Dr. Guarente next found that when yeast cells live longer
because of starvation, sir2 is the gene that mediates the
response. His research then started to fuse with
longstanding work on caloric restriction as he and others
showed that starvation is sensed by sir2, which sets off
the cellular changes that lead to increased life span.
Dr. Sinclair and Dr. Howitz took the human version of
sirtuin, the enzyme produced by the sir2 gene, and devised
a test to tell when the enzyme was activated. They then
screened a large batch of likely chemicals to see if any
made the enzyme more active.
Their screening produced two active chemicals, both
belonging to the family known as polyphenols. That led them
to expand the search to more polyphenols. The most active
compound in the second screen was resveratrol.

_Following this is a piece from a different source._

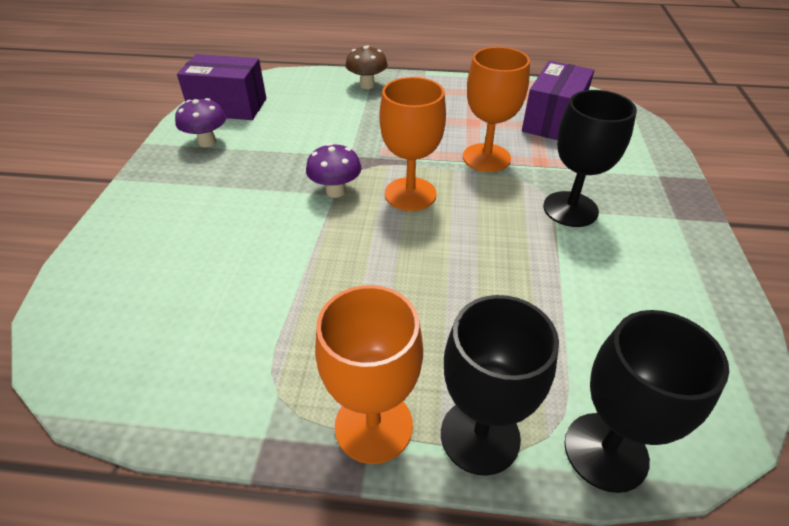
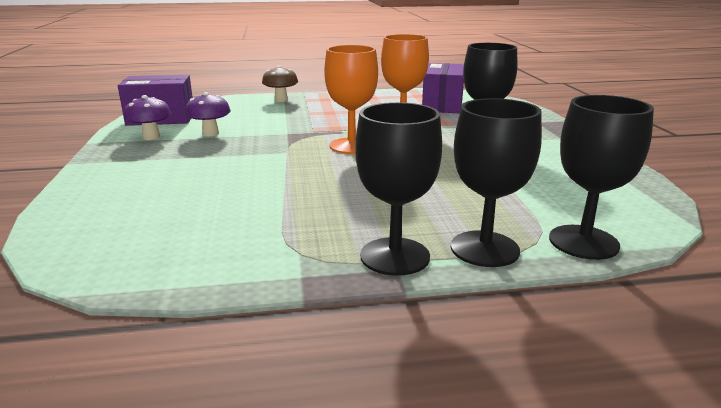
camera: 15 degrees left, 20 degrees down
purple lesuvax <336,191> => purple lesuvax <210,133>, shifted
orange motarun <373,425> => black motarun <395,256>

Dr. Sinclair said he was amazed "that in an unbiased screen
we pulled out something already associated with health
benefits."
Much attention has been paid to resveratrol in the last few
years, because it is a candidate for explaining the
apparent innocuousness of the French diet despite its
artery-weakening ingredients. Epidemiological studies point
to red wine as containing some beneficial antidote, but it
is not yet certain whether alcohol, resveratrol or a
combination of the two is the active ingredient.
Dr. Guarente, Dr. Sinclair's former mentor, founded Elixir
Pharmaceuticals to pursue the same goal of developing drugs
that mimic caloric restriction. He said diet-mimicking
drugs might add a decade of life to someone starting them
at age 50, based on the calculation that the 30 or so
additional years of life expected at that age could be
increased by one-third, and assuming that humans would
benefit from caloric restrictions to the same degree as
mice.
Elixir uses the same screen for sirtuin activity as Dr.
Sinclair did, one provided by Biomol. It is not yet clear
if the efforts of Dr. Sinclair and Elixir will be
competitive or collaborative, Dr. Howitz said.
In either case, considerable testing lies ahead to see if
the promise of the new research can be fulfilled.